> _Excerto selecionado_
++++++

Não há uma personagem que não tenha a sua linha de história e tudo se cruza!
7 - “Mundo ao Contrário” assume-se como
uma novela diferente do habitual, mais adulta, com alguma violência, cenas de
sexo e drogas, daí o horário original de exibição ser os das 23h. Como está a
correr a experiência e qual a recetividade do público?
Está
a correr muito bem, a ser feita com paixão e dedicação. Quanto à receptividade
do público tem sido a esperada por nós. O 1º episódio foi um êxito e, ao passar
para o horário a que pertence, foi subindo diariamente o que prova que o
público das classes A/B está a aderir, funcionando o “boca a boca”, ou seja, uns
vão trazendo outros porque, a partir do momento em que começam a ver, ficam
agarrados. E garanto que a história é viciante e imprevisível.
8 - Já tinha participado numa produção
irreverente e diferente daquilo a que estava habituado, porém direcionada ao
público infanto-juvenil. Em “Morangos com Açúcar 3” foi a mãe da protagonista
da temporada mais vista da trama. Como recorda esses momentos e como foi
trabalhar com os mais novos?
Só posso dizer que nunca esquecerei
“Morangos com Açucar”. Foi uma das grandes temporadas dessa série, com um
elenco que perdurou, onde criei amizades para a vida, onde assisti ao
crescimento de actores, onde ainda não existiam rivalidades nem vedetismos. Foi
um tempo de aprendizagem e alegria, de grande conhecimento dos adolescentes
daquele tempo. A Mariana Monteiro ficou a “minha filhota” até hoje. A Helena
Costa, a Oceana Basílio, a Diana Chaves, o Paulo Rocha, a Inês Castelo Branco,
a Sara Prata, tantos, tantos, com quem continuei a trabalhar e a apreciar o esforço e o desejo de se tornarem
cada vez melhores. A única dor foi a perda do Francisco Adam de uma forma tão
trágica!

++++++

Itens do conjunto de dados
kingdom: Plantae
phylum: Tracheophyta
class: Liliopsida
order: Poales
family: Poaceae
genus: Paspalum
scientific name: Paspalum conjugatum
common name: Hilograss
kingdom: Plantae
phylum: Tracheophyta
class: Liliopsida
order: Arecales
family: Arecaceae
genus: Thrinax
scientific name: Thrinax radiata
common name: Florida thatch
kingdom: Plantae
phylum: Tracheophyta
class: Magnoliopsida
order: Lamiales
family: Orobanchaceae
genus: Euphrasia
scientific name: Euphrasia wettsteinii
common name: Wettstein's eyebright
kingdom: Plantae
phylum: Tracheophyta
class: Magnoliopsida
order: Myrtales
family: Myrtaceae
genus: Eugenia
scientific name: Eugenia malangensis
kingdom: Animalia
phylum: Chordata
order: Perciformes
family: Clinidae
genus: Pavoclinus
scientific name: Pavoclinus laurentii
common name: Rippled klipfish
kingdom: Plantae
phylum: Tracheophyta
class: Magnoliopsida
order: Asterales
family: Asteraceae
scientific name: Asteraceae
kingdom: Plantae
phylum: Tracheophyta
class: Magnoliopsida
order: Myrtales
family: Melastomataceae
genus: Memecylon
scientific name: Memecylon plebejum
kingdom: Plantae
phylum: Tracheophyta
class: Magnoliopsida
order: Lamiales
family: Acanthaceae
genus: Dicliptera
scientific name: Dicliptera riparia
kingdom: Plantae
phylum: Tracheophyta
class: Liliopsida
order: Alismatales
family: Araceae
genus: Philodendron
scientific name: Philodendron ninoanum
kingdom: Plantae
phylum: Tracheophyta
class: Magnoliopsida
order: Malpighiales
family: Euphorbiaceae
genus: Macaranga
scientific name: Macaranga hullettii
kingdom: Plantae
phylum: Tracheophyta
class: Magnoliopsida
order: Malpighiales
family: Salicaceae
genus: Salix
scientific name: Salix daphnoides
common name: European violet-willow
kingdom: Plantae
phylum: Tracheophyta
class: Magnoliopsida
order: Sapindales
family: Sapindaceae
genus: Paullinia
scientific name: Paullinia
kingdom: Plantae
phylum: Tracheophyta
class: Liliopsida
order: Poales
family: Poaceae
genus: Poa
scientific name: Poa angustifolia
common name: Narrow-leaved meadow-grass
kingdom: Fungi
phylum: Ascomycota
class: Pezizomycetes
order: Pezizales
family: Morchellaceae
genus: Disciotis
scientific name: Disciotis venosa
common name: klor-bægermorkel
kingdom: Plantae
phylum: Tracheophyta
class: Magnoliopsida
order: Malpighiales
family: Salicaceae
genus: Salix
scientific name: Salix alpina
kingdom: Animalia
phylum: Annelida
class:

++++++

> _Enunciado da tarefa_
Com base no excerto, explique em uma a três frases por que motivo o horário original de exibição de “Mundo ao Contrário” era o das 23h.

> _Resposta escrita_
O horário original era o das 23h porque “Mundo ao Contrário” se assume como uma novela diferente do habitual e mais adulta. Inclui alguma violência, cenas de sexo e drogas.